Saint-Rambert d'Albon-Rives : on débroussaille côté ouest, on a fermé côté est malgré les atouts de la ligne vers Grenoble
La ligne de Saint-Rambert-d’Albon à Rives par Beaurepaire et la plaine de la Bièvre n’est plus qu’un souvenir depuis 2015, année de la suppression du dernier trafic fret, à l’ouest de Beaurepaire. Entre Beaurepaire (Isère) et Saint-Rambert d’Albon (Drôme), cette section recèle un intérêt certain, susceptible de desservir des entreprises à fort potentiel de chargement. L’organisation cet été par SNCF Réseau d’une campagne de débroussaillage à l’ouest de Beaurepaire par pâture contrôlée de caprins et d’ovins - 420 chèvres et 180 brebis –place sur le devant de la scène les potentialités de cette ligne.
Vue de la ligne Saint-Rambert d'Albon-Rives prise par le photographe ferroviaire Christian Jobst. Si la voie a toujours été unique, les ouvrages avaient été pensés pour un éventuel doublement. (Doc. www.railwalker.de)
Une réouverture de cette « capillaire fret », au moins sur sa section à l’ouest de Beaurepaire, répondrait au vœu de la municipalité de cette ville. Celle-ci a travaillé avec un cabinet d’études pour permettre la remise en service de ce lien qui est toujours au catalogue de SNCF Réseau, et qui pourrait être géré par un opérateur ferroviaire de proximité, indiquait le Dauphiné Libéré voici trois ans (1). D’autres élus souhaitent aujourd’hui la transformer en « voie verte », un concept à la mode mais désormais surjoué. Côté est, vers Grenoble, l’ancienne ligne traverse des communes dotées de divers sites industriels exclusivement desservis par un réseau routier modernisé et le linéaire à l’est de Beaurepaire vers la jonction avec la ligne Lyon-Grenoble est malheureusement juridiquement fermé.
51,8 km dans une région, industrielle et à la démographie dynamique
Longue de 51,8 km depuis son embranchement à la sortie sud de la gare de Saint-Rambert d’Albon, sur la ligne de la rive gauche du Rhône dite impériale, jusqu’à sa jonction avec la ligne Lyon-Grenoble sur la commune de Beaucroissant, jouxtant celle de Rives, cette ligne à voie unique est orientée ouest-est sur la totalité de son parcours, très linéaire avec des pentes maximales limitées à 10 ‰. Son service voyageurs a été supprimé de bout en bout dès juillet 1939, son trafic fret étant suspendu par sections, progressivement jusqu’en 2015 à l’ouest de Beaurepaire.
Mise en service en 1856 par la compagnie de Saint-Rambert à Grenoble devenue Chemins de fer du Dauphiné, elle fut poursuivie jusqu’aux abords de Grenoble au-delà de Rives sur 39 km par Voiron, Moirans et Voreppe l’année suivante, avec terminus à Pique-Pierre, sur la commune de Saint-Martin-le-Vinoux en rive droite de l’Isère. Le pont franchissant cette rivière pour desservir Grenoble fut inauguré en juillet 1858 : Grenoble était alors pour la première fois connectée au réseau ferroviaire.

DONNÉES FOURNIES ->
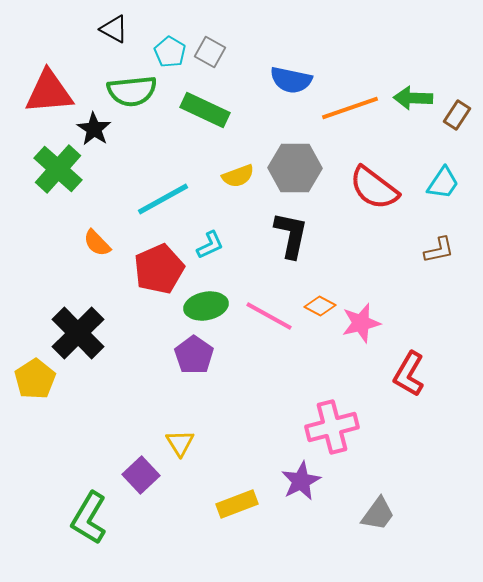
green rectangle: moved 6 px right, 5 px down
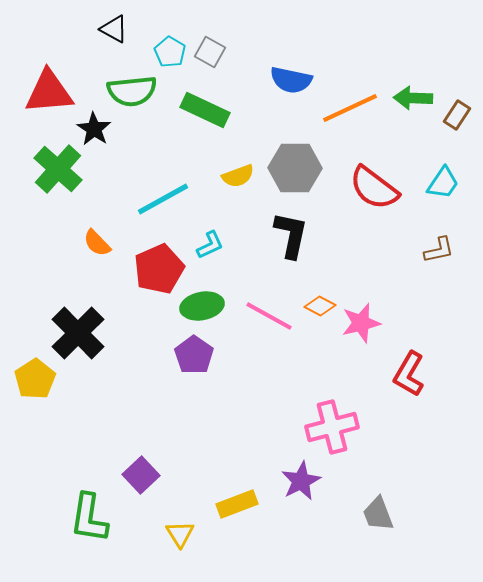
orange line: rotated 6 degrees counterclockwise
green ellipse: moved 4 px left
yellow triangle: moved 91 px down
gray trapezoid: rotated 123 degrees clockwise
green L-shape: rotated 22 degrees counterclockwise
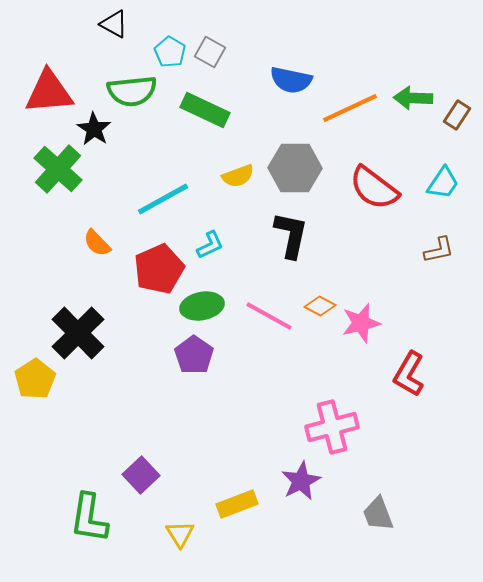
black triangle: moved 5 px up
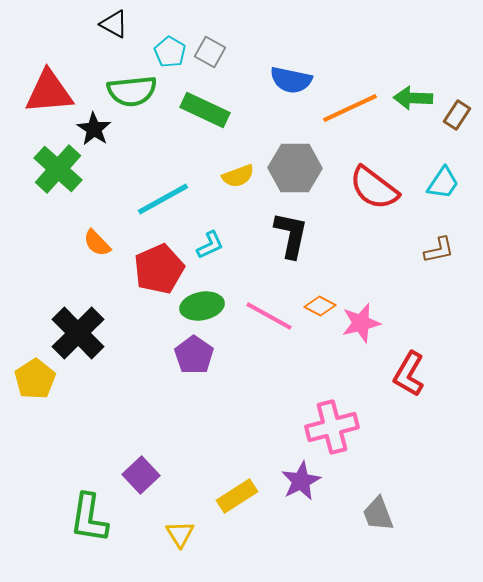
yellow rectangle: moved 8 px up; rotated 12 degrees counterclockwise
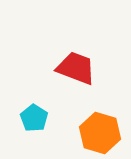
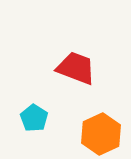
orange hexagon: moved 1 px right, 1 px down; rotated 18 degrees clockwise
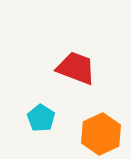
cyan pentagon: moved 7 px right
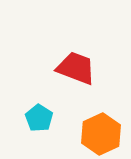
cyan pentagon: moved 2 px left
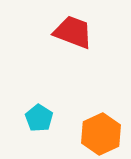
red trapezoid: moved 3 px left, 36 px up
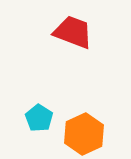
orange hexagon: moved 17 px left
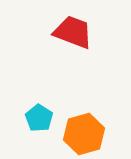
orange hexagon: rotated 9 degrees clockwise
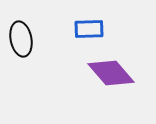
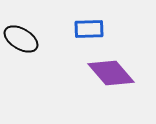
black ellipse: rotated 48 degrees counterclockwise
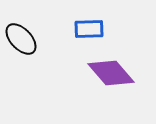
black ellipse: rotated 16 degrees clockwise
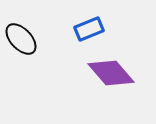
blue rectangle: rotated 20 degrees counterclockwise
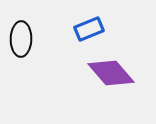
black ellipse: rotated 44 degrees clockwise
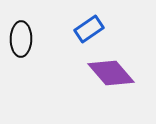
blue rectangle: rotated 12 degrees counterclockwise
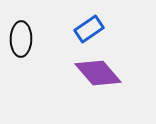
purple diamond: moved 13 px left
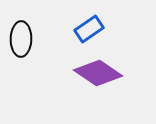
purple diamond: rotated 15 degrees counterclockwise
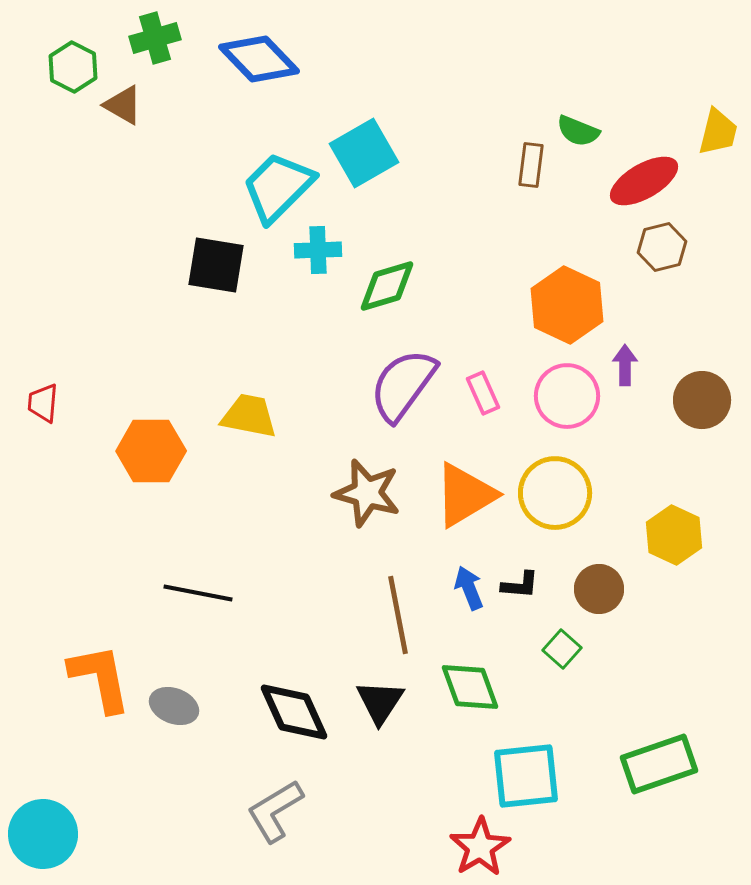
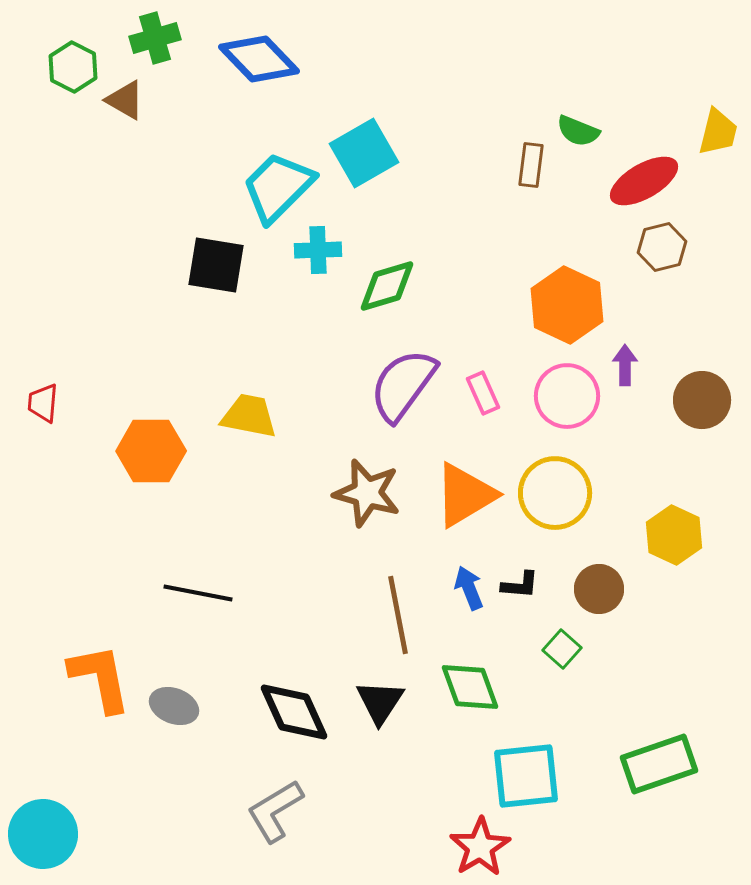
brown triangle at (123, 105): moved 2 px right, 5 px up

EXERCICES ->
#1 Recopiez tout le passage du texte sur la ligne de Saint-Rambert-d'Albon à Rives qui va de « 51,8 km dans » jusqu'à « 2015 à l’ouest de Beaurepaire. ».
#2 D'après le texte sur la ligne de Saint-Rambert-d'Albon à Rives, quand le service voyageurs a-t-il été supprimé sur toute la ligne ?
#3 Écrivez la suite du texte sur la ligne de Saint-Rambert-d'Albon à Rives, après sa dernière phrase.

RÉPONSES ->
#1
51,8 km dans une région, industrielle et à la démographie dynamique
Longue de 51,8 km depuis son embranchement à la sortie sud de la gare de Saint-Rambert d’Albon, sur la ligne de la rive gauche du Rhône dite impériale, jusqu’à sa jonction avec la ligne Lyon-Grenoble sur la commune de Beaucroissant, jouxtant celle de Rives, cette ligne à voie unique est orientée ouest-est sur la totalité de son parcours, très linéaire avec des pentes maximales limitées à 10 ‰. Son service voyageurs a été supprimé de bout en bout dès juillet 1939, son trafic fret étant suspendu par sections, progressivement jusqu’en 2015 à l’ouest de Beaurepaire.

#2 En juillet 1939.

#3
Vue artistique prise par un photographe en 1979 du quai n°1 de la gare de Beaurepaire. Elle était privée de voyageurs depuis 1939 mais cette année-là encore restait en service pour le fret. L'établissement présentait une certaine amplitude. ©RDS/MGL
La ligne de Saint-Rambert d’Albon à Rives, et en fait à Grenoble, fut donc la première à permettre des relations par train entre Grenoble et Lyon, Paris, Valence… En 1859, la compagnie des chemins de fer du Dauphiné obtint la concession d’une ligne Lyon-Grenoble par La Tour-du-Pin avant d’être rachetée la même année par le PLM. C’est dont ce dernier qui procéda à la mise en service de l’itinéraire complet entre Lyon et Rives par La Tour-du-Pin, à la fin de l’année 1860, soit seulement deux ans et demi après la mise en service de l’itinéraire par Saint-Rambert d’Albon.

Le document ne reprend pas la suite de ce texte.